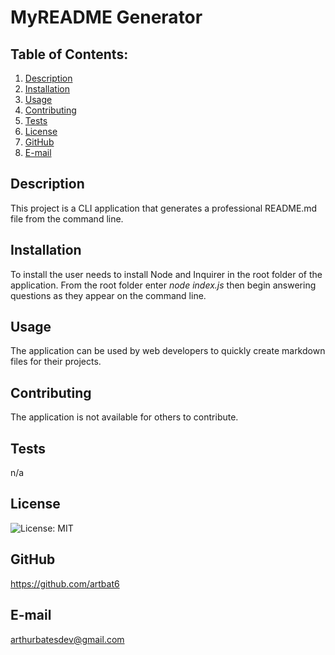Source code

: # MyREADME Generator
## Table of Contents:
  1. [Description](#description) 
  2. [Installation](#Installation)
  3. [Usage](#Usage)  
  4. [Contributing](#Contributing)
  5. [Tests](#Tests)
  6. [License](#License)
  7. [GitHub](#GitHub)
  8. [E-mail](#E-mail)
## Description
This project is a CLI application that generates a professional README.md file from the command line. 
## Installation
To install the user needs to install Node and Inquirer in the root folder of the application.  From the root folder enter *node index.js* then begin answering questions as they appear on the command line.
## Usage
The application can be used by web developers to quickly create markdown files for their projects.
## Contributing
The application is not available for others to contribute.
## Tests
n/a
## License
![License: MIT](https://img.shields.io/badge/License-MIT-yellow.svg)
## GitHub
https://github.com/artbat6
## E-mail
arthurbatesdev@gmail.com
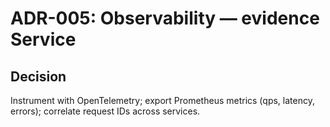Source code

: # ADR-005: Observability — evidence Service
## Decision
Instrument with OpenTelemetry; export Prometheus metrics (qps, latency, errors); correlate request IDs across services.

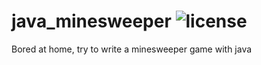 # java_minesweeper ![license](https://img.shields.io/github/license/mad-hin/java_minesweeper)
Bored at home, try to write a minesweeper game with java
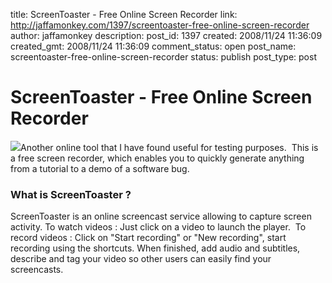 title: ScreenToaster - Free Online Screen Recorder
link: http://jaffamonkey.com/1397/screentoaster-free-online-screen-recorder
author: jaffamonkey
description: 
post_id: 1397
created: 2008/11/24 11:36:09
created_gmt: 2008/11/24 11:36:09
comment_status: open
post_name: screentoaster-free-online-screen-recorder
status: publish
post_type: post

<!--Another online tool that I have found useful for testing purposes.  This is a free screen recorder, which enables you to quickly generate anything from a tutorial to a demo of a software bug.-->

# ScreenToaster - Free Online Screen Recorder

![](http://www.jaffamonkey.co.uk/wp-content/uploads/screentoaster.jpg)Another online tool that I have found useful for testing purposes.  This is a free screen recorder, which enables you to quickly generate anything from a tutorial to a demo of a software bug. 

### What is ScreenToaster ?

ScreenToaster is an online screencast service allowing to capture screen activity. To watch videos : Just click on a video to launch the player.  To record videos : Click on "Start recording" or "New recording", start recording using the shortcuts. When finished, add audio and subtitles, describe and tag your video so other users can easily find your screencasts.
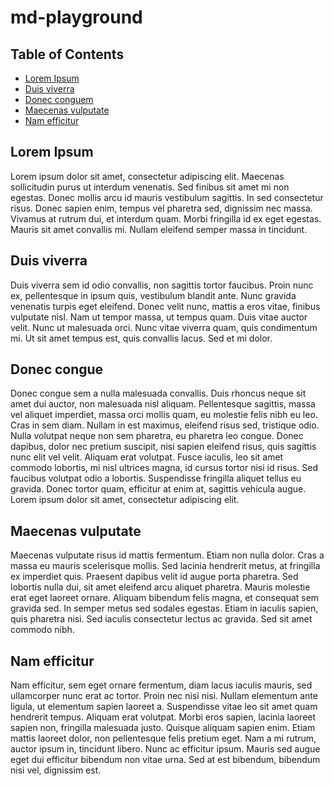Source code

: # md-playground

## Table of Contents

* [Lorem Ipsum](#lorem-ipsum)
* [Duis viverra](#duis-viverra)
* [Donec conguem](#donec-conguem)
* [Maecenas vulputate](#maecenas-vulputate)
* [Nam efficitur](#nam-efficitur)


## Lorem Ipsum
Lorem ipsum dolor sit amet, consectetur adipiscing elit. Maecenas sollicitudin purus ut interdum venenatis. Sed finibus sit amet mi non egestas. Donec mollis arcu id mauris vestibulum sagittis. In sed consectetur risus. Donec sapien enim, tempus vel pharetra sed, dignissim nec massa. Vivamus at rutrum dui, et interdum quam. Morbi fringilla id ex eget egestas. Mauris sit amet convallis mi. Nullam eleifend semper massa in tincidunt.

## Duis viverra
Duis viverra sem id odio convallis, non sagittis tortor faucibus. Proin nunc ex, pellentesque in ipsum quis, vestibulum blandit ante. Nunc gravida venenatis turpis eget eleifend. Donec velit nunc, mattis a eros vitae, finibus vulputate nisl. Nam ut tempor massa, ut tempus quam. Duis vitae auctor velit. Nunc ut malesuada orci. Nunc vitae viverra quam, quis condimentum mi. Ut sit amet tempus est, quis convallis lacus. Sed et mi dolor.

## Donec congue
Donec congue sem a nulla malesuada convallis. Duis rhoncus neque sit amet dui auctor, non malesuada nisl aliquam. Pellentesque sagittis, massa vel aliquet imperdiet, massa orci mollis quam, eu molestie felis nibh eu leo. Cras in sem diam. Nullam in est maximus, eleifend risus sed, tristique odio. Nulla volutpat neque non sem pharetra, eu pharetra leo congue. Donec dapibus, dolor nec pretium suscipit, nisi sapien eleifend risus, quis sagittis nunc elit vel velit. Aliquam erat volutpat. Fusce iaculis, leo sit amet commodo lobortis, mi nisl ultrices magna, id cursus tortor nisi id risus. Sed faucibus volutpat odio a lobortis. Suspendisse fringilla aliquet tellus eu gravida. Donec tortor quam, efficitur at enim at, sagittis vehicula augue. Lorem ipsum dolor sit amet, consectetur adipiscing elit.

## Maecenas vulputate
Maecenas vulputate risus id mattis fermentum. Etiam non nulla dolor. Cras a massa eu mauris scelerisque mollis. Sed lacinia hendrerit metus, at fringilla ex imperdiet quis. Praesent dapibus velit id augue porta pharetra. Sed lobortis nulla dui, sit amet eleifend arcu aliquet pharetra. Mauris molestie erat eget laoreet ornare. Aliquam bibendum felis magna, et consequat sem gravida sed. In semper metus sed sodales egestas. Etiam in iaculis sapien, quis pharetra nisi. Sed iaculis consectetur lectus ac gravida. Sed sit amet commodo nibh.

## Nam efficitur
Nam efficitur, sem eget ornare fermentum, diam lacus iaculis mauris, sed ullamcorper nunc erat ac tortor. Proin nec nisi nisi. Nullam elementum ante ligula, ut elementum sapien laoreet a. Suspendisse vitae leo sit amet quam hendrerit tempus. Aliquam erat volutpat. Morbi eros sapien, lacinia laoreet sapien non, fringilla malesuada justo. Quisque aliquam sapien enim. Etiam mattis laoreet dolor, non pellentesque felis pretium eget. Nam a mi rutrum, auctor ipsum in, tincidunt libero. Nunc ac efficitur ipsum. Mauris sed augue eget dui efficitur bibendum non vitae urna. Sed at est bibendum, bibendum nisi vel, dignissim est.
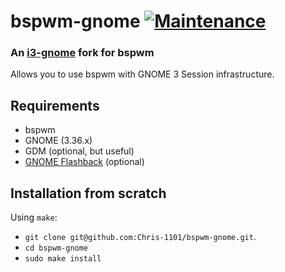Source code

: # bspwm-gnome [![Maintenance](https://img.shields.io/maintenance/no/2020.svg)]()
### An [i3-gnome](https://github.com/i3-gnome/i3-gnome) fork for bspwm

Allows you to use bspwm with GNOME 3 Session infrastructure.


## Requirements
* bspwm
* GNOME (3.36.x)
* GDM (optional, but useful)
* [GNOME Flashback](https://github.com/i3-gnome/i3-gnome/wiki/Tips-&-Tricks#gnome-flashback) (optional)

## Installation from scratch
Using `make`:
* `git clone git@github.com:Chris-1101/bspwm-gnome.git`.
* `cd bspwm-gnome`
* `sudo make install`
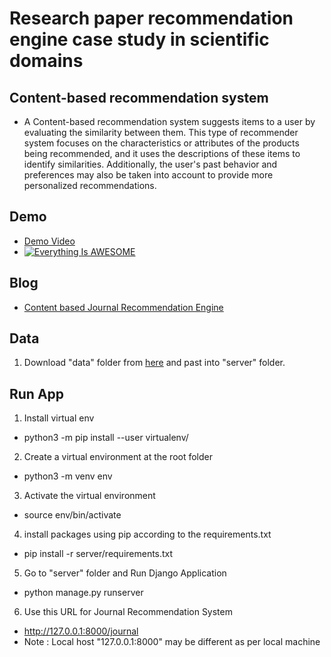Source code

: # Research paper recommendation engine case study in scientific domains

## Content-based recommendation system
* A Content-based recommendation system suggests items to a user by evaluating the similarity between them. This type of recommender system focuses on the characteristics or attributes of the products being recommended, and it uses the descriptions of these items to identify similarities. Additionally, the user's past behavior and preferences may also be taken into account to provide more personalized recommendations.

## Demo
* [Demo Video](https://youtu.be/4rUIEYFIEmk)
* [![Everything Is AWESOME](https://user-images.githubusercontent.com/43596921/215983759-63af52c2-75b0-40c9-930f-08f247ed5d55.png)](https://youtu.be/4rUIEYFIEmk "Everything Is AWESOME")

## Blog
* [Content based Journal Recommendation Engine](https://medium.com/@pratiksahu147/content-based-journal-recommendation-engine-92ff8d5249e8)

## Data 
1. Download "data" folder from [here](www.google.com) and past into "server" folder.

## Run App

1. Install virtual env
- python3 -m pip install --user virtualenv/

2. Create a virtual environment at the root folder
- python3 -m venv env

3. Activate the virtual environment
- source env/bin/activate

4. install packages using pip according to the requirements.txt
- pip install -r server/requirements.txt

5. Go to "server" folder and Run Django Application
- python manage.py runserver 

6. Use this URL for Journal Recommendation System
- http://127.0.0.1:8000/journal
- Note : Local host "127.0.0.1:8000" may be different as per local machine
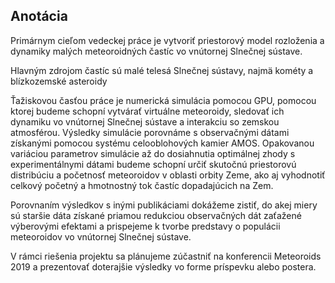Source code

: ## Anotácia
Primárnym cieľom vedeckej práce je vytvoriť priestorový model rozloženia a dynamiky
malých meteoroidných častíc vo vnútornej Slnečnej sústave.

Hlavným zdrojom častíc sú malé telesá Slnečnej sústavy, najmä kométy
a blízkozemské asteroidy

Ťažiskovou časťou práce je numerická simulácia pomocou GPU,
pomocou ktorej budeme schopní vytvárať virtuálne meteoroidy,
sledovať ich dynamiku vo vnútornej Slnečnej sústave a interakciu so zemskou atmosférou.
Výsledky simulácie porovnáme s observačnými dátami získanými pomocou systému celooblohových kamier AMOS.
Opakovanou variáciou parametrov simulácie až do dosiahnutia optimálnej zhody
s experimentálnymi dátami budeme schopní určiť skutočnú priestorovú distribúciu
a početnosť meteoroidov v oblasti orbity Zeme, ako aj vyhodnotiť celkový
početný a hmotnostný tok častíc dopadajúcich na Zem.

Porovnaním výsledkov s inými publikáciami dokážeme zistiť, do akej miery sú
staršie dáta získané priamou redukciou observačných dát zaťažené výberovými
efektami a prispejeme k tvorbe predstavy o populácii meteoroidov vo vnútornej Slnečnej sústave.

V rámci riešenia projektu sa plánujeme zúčastniť na konferencii Meteoroids 2019
a prezentovať doterajšie výsledky vo forme príspevku alebo postera.
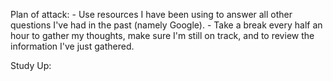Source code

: Plan of attack:
	- Use resources I have been using to answer all other questions I've had in the past (namely Google).
	- Take a break every half an hour to gather my thoughts, make sure I'm still on track, and to review the information I've just gathered.

Study Up:
	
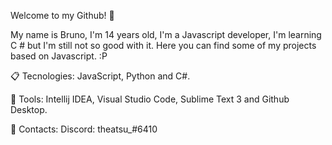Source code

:Welcome to my Github! 👋

My name is Bruno, I'm 14 years old, I'm a Javascript developer, I'm learning C # but I'm still not so good with it. Here you can find some of my projects based on Javascript. :P

📋 Tecnologies:
JavaScript, Python and C#.

📓 Tools:
Intellij IDEA, Visual Studio Code, Sublime Text 3 and Github Desktop.

💬 Contacts:
Discord: theatsu_#6410
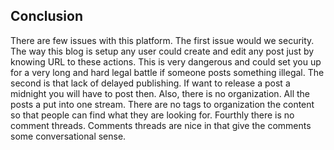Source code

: ## Conclusion
There are few issues with this platform. The first issue would we security. The way this blog is setup any user could create and edit any post just by knowing URL to these actions. This is very dangerous and could set you up for a very long and hard legal battle if someone posts something illegal. The second is that lack of delayed publishing. If want to release a post a midnight you will have to post then. Also, there is no organization. All the posts a put into one stream. There are no tags to organization the content so that people can find what they are looking for. Fourthly there is no comment threads. Comments threads are nice in that give the comments some conversational sense.






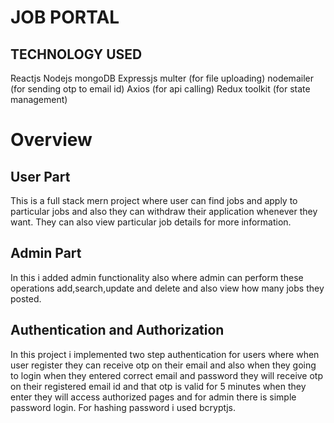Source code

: # JOB PORTAL

## TECHNOLOGY USED

Reactjs
Nodejs
mongoDB
Expressjs
multer (for file uploading)
nodemailer (for sending otp to email id)
Axios (for api calling)
Redux toolkit (for state management)


# Overview 

## User Part

This is a full stack mern project where user can find jobs and apply to particular jobs and also they can withdraw their application whenever they want.
They can also view particular job details for more information.

## Admin Part

In this i added admin functionality also where admin can perform these operations add,search,update and delete and also view how many jobs they posted.

## Authentication and Authorization

In this project i implemented two step authentication for users where when user register they can receive otp on their email and also when they going to login when they entered correct email and password they will
receive otp on their registered email id and that otp is valid for 5 minutes when they enter they will access authorized pages and for admin there is simple password login. For hashing password i used bcryptjs.
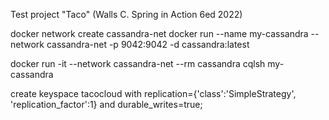 Test project "Taco" (Walls C. Spring in Action 6ed 2022)

docker network create cassandra-net
docker run --name my-cassandra --network cassandra-net -p 9042:9042 -d cassandra:latest

docker run -it --network cassandra-net --rm cassandra cqlsh my-cassandra

create keyspace tacocloud
    with replication={'class':'SimpleStrategy', 'replication_factor':1}
    and durable_writes=true;
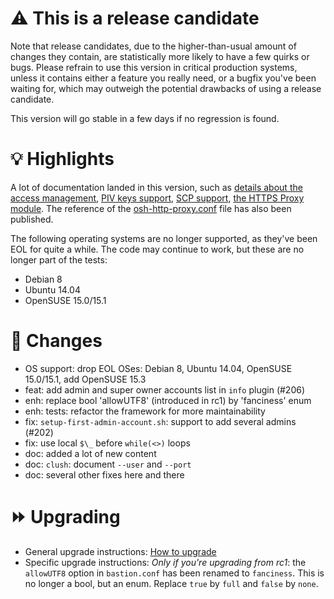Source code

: # :warning: This is a release candidate

Note that release candidates, due to the higher-than-usual amount of changes they contain, are statistically more likely to have a few quirks or bugs. Please refrain to use this version in critical production systems, unless it contains either a feature you really need, or a bugfix you've been waiting for, which may outweigh the potential drawbacks of using a release candidate.

This version will go stable in a few days if no regression is found.

# :bulb: Highlights

A lot of documentation landed in this version, such as [details about the access management](https://ovh.github.io/the-bastion/using/basics/access_management.html), [PIV keys support](https://ovh.github.io/the-bastion/using/piv.html), [SCP support](https://ovh.github.io/the-bastion/using/scp.html), [the HTTPS Proxy module](https://ovh.github.io/the-bastion/using/http_proxy.html). The reference of the [osh-http-proxy.conf](https://ovh.github.io/the-bastion/administration/configuration/osh-http-proxy_conf.html) file has also been published.

The following operating systems are no longer supported, as they've been EOL for quite a while. The code may continue to work, but these are no longer part of the tests:
- Debian 8
- Ubuntu 14.04
- OpenSUSE 15.0/15.1

# :pushpin: Changes

- OS support: drop EOL OSes: Debian 8, Ubuntu 14.04, OpenSUSE 15.0/15.1, add OpenSUSE 15.3
- feat: add admin and super owner accounts list in `info` plugin (#206)
- enh: replace bool 'allowUTF8' (introduced in rc1) by 'fanciness' enum
- enh: tests: refactor the framework for more maintainability
- fix: `setup-first-admin-account.sh`: support to add several admins (#202)
- fix: use local `$\_` before `while(<>)` loops
- doc: added a lot of new content
- doc: `clush`: document `--user` and `--port`
- doc: several other fixes here and there

# :fast_forward: Upgrading

- General upgrade instructions: [How to upgrade](https://ovh.github.io/the-bastion/installation/upgrading.html)
- Specific upgrade instructions: *Only if you're upgrading from rc1*: the `allowUTF8` option in `bastion.conf` has been renamed to `fanciness`. This is no longer a bool, but an enum. Replace `true` by `full` and `false` by `none`.
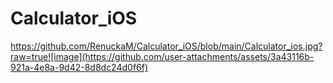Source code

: # Calculator_iOS

https://github.com/RenuckaM/Calculator_iOS/blob/main/Calculator_ios.jpg?raw=true![image](https://github.com/user-attachments/assets/3a43116b-921a-4e8a-9d42-8d8dc24d0f6f)
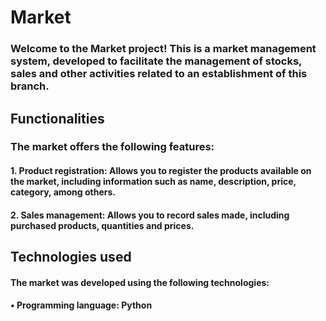 # Market

### Welcome to the Market project! This is a market management system, developed to facilitate the management of stocks, sales and other activities related to an establishment of this branch.

## Functionalities

### The market offers the following features:
#### 1. Product registration: Allows you to register the products available on the market, including information such as name, description, price, category, among others.
#### 2. Sales management: Allows you to record sales made, including purchased products, quantities and prices.

## Technologies used

#### The market was developed using the following technologies:

#### • Programming language: Python


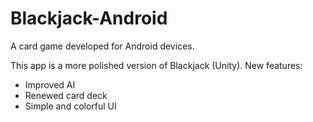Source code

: # Blackjack-Android
A card game developed for Android devices.

This app is a more polished version of Blackjack (Unity). New features:

- Improved AI
- Renewed card deck
- Simple and colorful UI
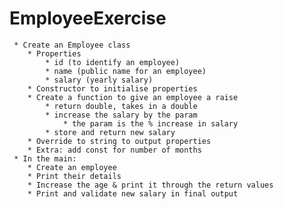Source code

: # EmployeeExercise

     * Create an Employee class
        * Properties
            * id (to identify an employee)
            * name (public name for an employee)
            * salary (yearly salary)
        * Constructor to initialise properties
        * Create a function to give an employee a raise
            * return double, takes in a double
            * increase the salary by the param
                * the param is the % increase in salary
            * store and return new salary
        * Override to string to output properties
        * Extra: add const for number of months
     * In the main:
        * Create an employee
        * Print their details
        * Increase the age & print it through the return values
        * Print and validate new salary in final output
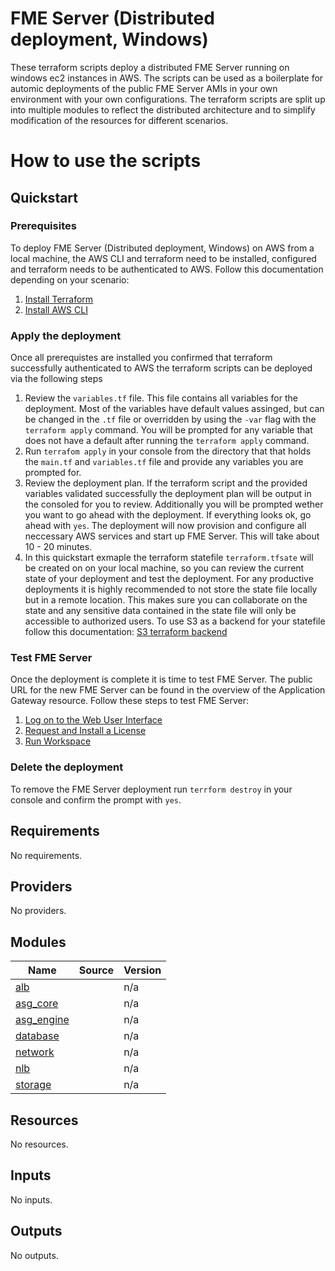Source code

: # FME Server (Distributed deployment, Windows)
These terraform scripts deploy a distributed FME Server running on windows ec2 instances in AWS. The scripts can be used as a boilerplate for automic deployments of the public FME Server AMIs in your own environment with your own configurations. The terraform scripts are split up into multiple modules to reflect the distributed architecture and to simplify modification of the resources for different scenarios.

# How to use the scripts
## Quickstart
### Prerequisites

To deploy FME Server (Distributed deployment, Windows) on AWS from a local machine, the AWS CLI and terraform need to be installed, configured and terraform needs to be authenticated to AWS. Follow this documentation depending on your scenario:
1. [Install Terraform](https://learn.hashicorp.com/tutorials/terraform/install-cli)
2. [Install AWS CLI](https://aws.amazon.com/cli/)


### Apply the deployment

Once all prerequistes are installed you confirmed that terraform successfully authenticated to AWS the terraform scripts can be deployed via the following steps

1. Review the `variables.tf` file. This file contains all variables for the deployment. Most of the variables have default values assinged, but can be changed in the `.tf` file or overridden by using the `-var` flag with the `terraform apply` command. You will be prompted for any variable that does not have a default after running the `terraform apply` command.
2. Run `terrafom apply` in your console from the directory that that holds the `main.tf` and `variables.tf` file and provide any variables you are prompted for.
3. Review the deployment plan. If the terraform script and the provided variables validated successfully the deployment plan will be output in the consoled for you to review. Additionally you will be prompted wether you want to go ahead with the deployment. If everything looks ok, go ahead with `yes`. The deployment will now provision and configure all neccessary AWS services and start up FME Server. This will take about 10 - 20 minutes.
4. In this quickstart exmaple the terraform statefile `terraform.tfsate` will be created on on your local machine, so you can review the current state of your deployment and test the deployment. For any productive deployments it is highly recommended to not store the state file locally but in a remote location. This makes sure you can collaborate on the state and any sensitive data contained in the state file will only be accessible to authorized users. To use S3 as a backend for your statefile follow this documentation: [S3 terraform backend](https://www.terraform.io/language/settings/backends/s3)

### Test FME Server

Once the deployment is complete it is time to test FME Server. The public URL for the new FME Server can be found in the overview of the Application Gateway resource. Follow these steps to test FME Server:
1. [Log on to the Web User Interface](https://docs.safe.com/fme/html/FME_Server_Documentation/AdminGuide/Log-on-Get-Started-2-Tier.htm)
2. [Request and Install a License](https://docs.safe.com/fme/html/FME_Server_Documentation/AdminGuide/Request_and_Install_a_License-2-Tier.htm)
3. [Run Workspace](https://docs.safe.com/fme/html/FME_Server_Documentation/WebUI/Run-Workspace.htm?)

### Delete the deployment

To remove the FME Server deployment run `terrform destroy` in your console and confirm the prompt with `yes`.
<!-- BEGIN_TF_DOCS -->
## Requirements

No requirements.

## Providers

No providers.

## Modules

| Name | Source | Version |
|------|--------|---------|
| <a name="module_alb"></a> [alb](#module\_alb) |  | n/a |
| <a name="module_asg_core"></a> [asg\_core](#module\_asg\_core) |  | n/a |
| <a name="module_asg_engine"></a> [asg\_engine](#module\_asg\_engine) |  | n/a |
| <a name="module_database"></a> [database](#module\_database) |  | n/a |
| <a name="module_network"></a> [network](#module\_network) |  | n/a |
| <a name="module_nlb"></a> [nlb](#module\_nlb) |  | n/a |
| <a name="module_storage"></a> [storage](#module\_storage) |  | n/a |

## Resources

No resources.

## Inputs

No inputs.

## Outputs

No outputs.
<!-- END_TF_DOCS -->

◇ ◇ ◇

(WORK TASK) Please retype the lines of the listing above, from the line containing "Hlavným zdrojom častíc" through the line containing "a blízkozemské asteroidy", inclusive, with no changes.

(ANSWER)
Hlavným zdrojom častíc sú malé telesá Slnečnej sústavy, najmä kométy
a blízkozemské asteroidy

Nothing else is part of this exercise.